Top of Records supplied
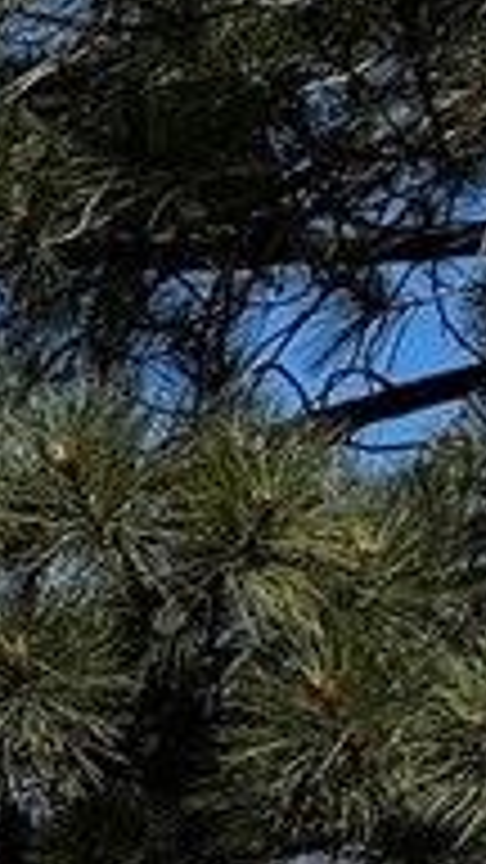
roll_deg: +1.6
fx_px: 3459
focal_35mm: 151
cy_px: 1305
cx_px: -612
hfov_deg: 7.6
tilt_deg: -0.3
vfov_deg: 13.4
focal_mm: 5.7
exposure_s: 1/7463
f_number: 1.5
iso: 50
Bottom of Records supplied
_Your task_
Your response must reproduce the listing above word for word and must contain none of its pictures.

_Exercise result_
roll_deg: +1.6
fx_px: 3459
focal_35mm: 151
cy_px: 1305
cx_px: -612
hfov_deg: 7.6
tilt_deg: -0.3
vfov_deg: 13.4
focal_mm: 5.7
exposure_s: 1/7463
f_number: 1.5
iso: 50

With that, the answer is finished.